-------- Input material
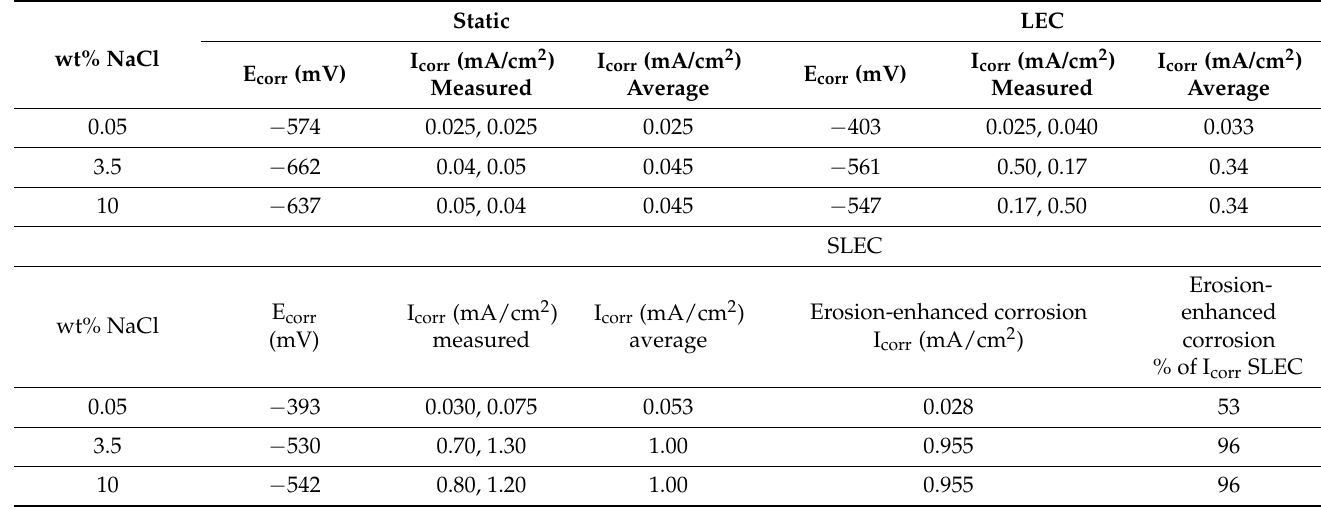
Table 6. Corrosion rates of UNS G43400 low-alloy steel in the different hydrodynamic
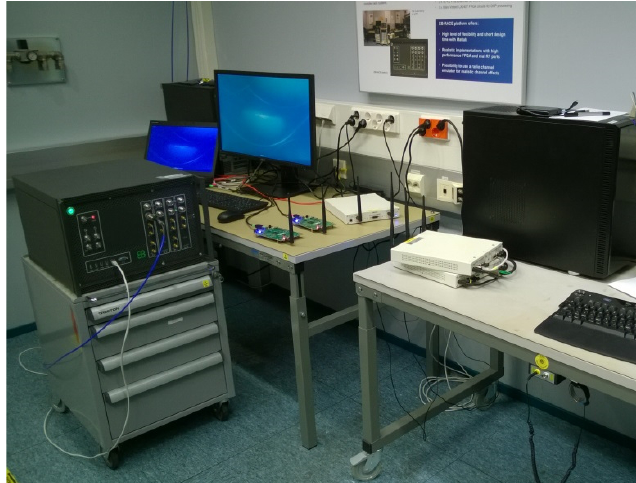
Figure 4. Demonstration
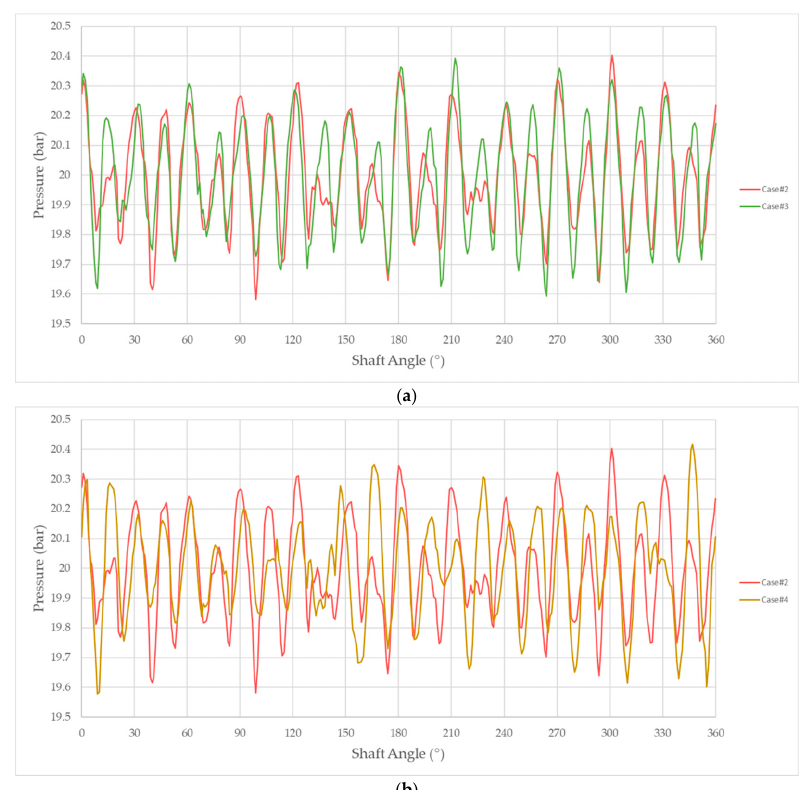
Figure 21. Supply pressure ripple: ( a ) Case #2 and Case #3; ( b ) Case #2 and Case #4.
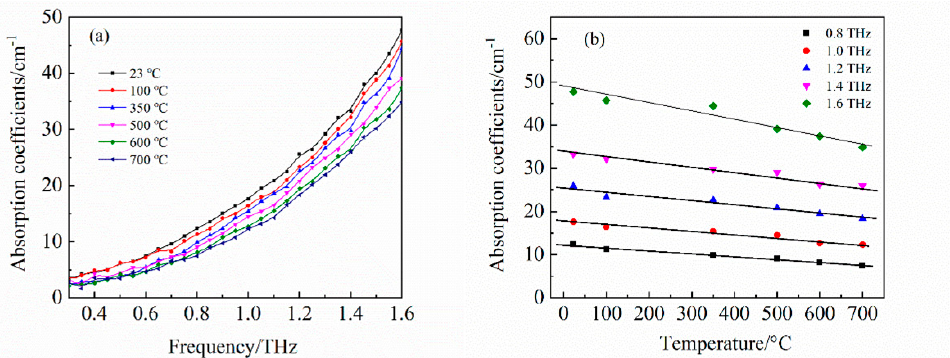
Figure 5. Frequency ‐ dependent absorption coefficients of various calcination temperatures ( a ) and the absorption coefficients fit as a function of temperatures at different frequencies ( b ).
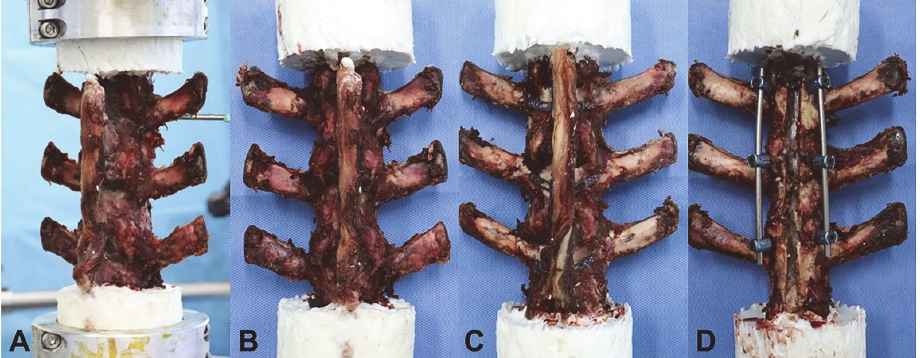
Figure 2. The mechanical testing machine and specimens for biomechanical experiments. ( A ) Normal lumbar spine specimens were fixed on a 6-degrees-of-freedom mechanical testing machine; ( B ) control group—normal specimens; ( C ) laminoplasty group—L2, L3 and L4 laminoplasty with microplate fixation; and ( D ) laminectomy group—L2, L3 and L4 laminectomy with pedicle screw fixation.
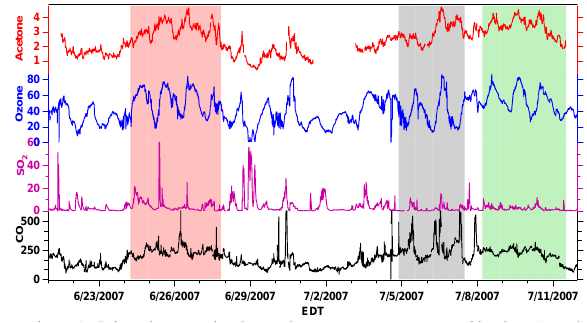
Figure 4. Selected gas species time series. Acetone was measured by the PTR-MS, whereas the others by standard air quality measurement instruments. Units are in ppbv. Red, black and green shaded periods refers to different air mass episodes: Processed Air, Detroit Air, and Sulfate and Biogenic Air, respectively.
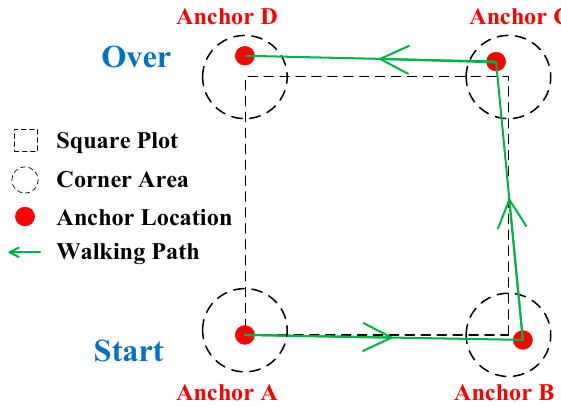
Figure 5. Anchors set up in a square plot.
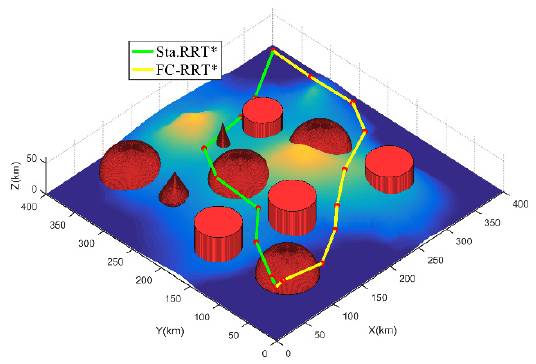
Figure 9. Path comparison of RRT* and FC-RRT* in 3D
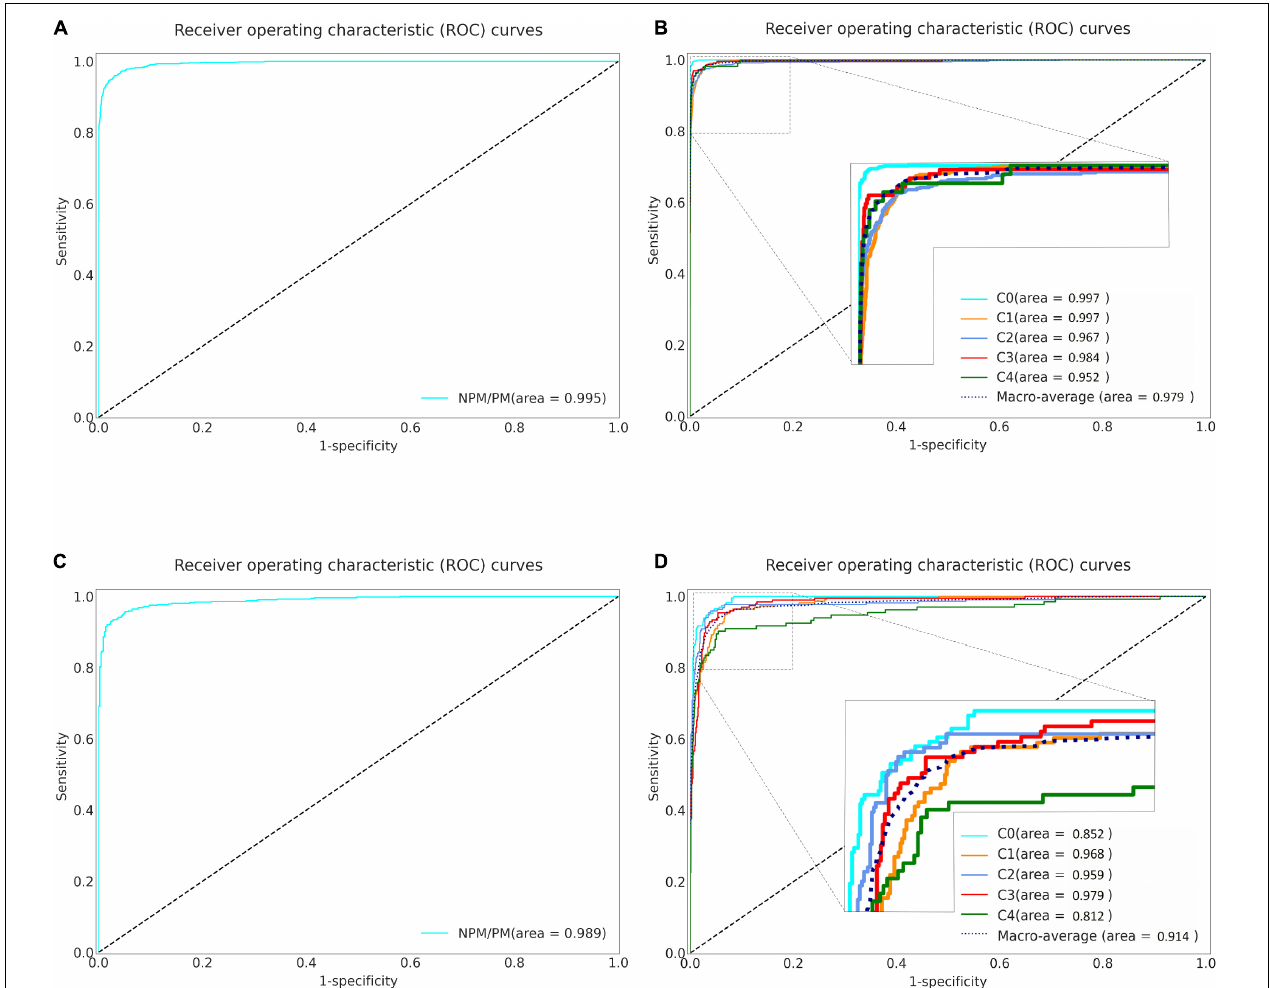
FIGURE 2 | Receiver operating characteristic (ROC) curves of Algorithm I and Algorithm II in five-fold cross-validation and external validation. (A) The ROC curve of the algorithm I for identifying pathologic myopia in five-fold cross-validation. (B) The ROC curve of the algorithm II for classifying the category of MM in five-fold cross-validation. (C) The ROC curve of the algorithm I for identifying pathologic myopia in external validation. (D) The ROC curve of the algorithm II for classifying the category of MM in external validation. NPM: non-pathologic myopia. PM: pathologic myopia. area: area under the receiver operating characteristic curve. C:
----------------
Exercise objective
If an entry holds an image, omit that image and print the remainder exactly as it stands.

Solution below
Table 6. Corrosion rates of UNS G43400 low-alloy steel in the different hydrodynamic
Figure 4. Demonstration
Figure 21. Supply pressure ripple: ( a ) Case #2 and Case #3; ( b ) Case #2 and Case #4.
Figure 5. Frequency ‐ dependent absorption coefficients of various calcination temperatures ( a ) and the absorption coefficients fit as a function of temperatures at different frequencies ( b ).
Figure 2. The mechanical testing machine and specimens for biomechanical experiments. ( A ) Normal lumbar spine specimens were fixed on a 6-degrees-of-freedom mechanical testing machine; ( B ) control group—normal specimens; ( C ) laminoplasty group—L2, L3 and L4 laminoplasty with microplate fixation; and ( D ) laminectomy group—L2, L3 and L4 laminectomy with pedicle screw fixation.
Figure 4. Selected gas species time series. Acetone was measured by the PTR-MS, whereas the others by standard air quality measurement instruments. Units are in ppbv. Red, black and green shaded periods refers to different air mass episodes: Processed Air, Detroit Air, and Sulfate and Biogenic Air, respectively.
Figure 5. Anchors set up in a square plot.
Figure 9. Path comparison of RRT* and FC-RRT* in 3D
FIGURE 2 | Receiver operating characteristic (ROC) curves of Algorithm I and Algorithm II in five-fold cross-validation and external validation. (A) The ROC curve of the algorithm I for identifying pathologic myopia in five-fold cross-validation. (B) The ROC curve of the algorithm II for classifying the category of MM in five-fold cross-validation. (C) The ROC curve of the algorithm I for identifying pathologic myopia in external validation. (D) The ROC curve of the algorithm II for classifying the category of MM in external validation. NPM: non-pathologic myopia. PM: pathologic myopia. area: area under the receiver operating characteristic curve. C:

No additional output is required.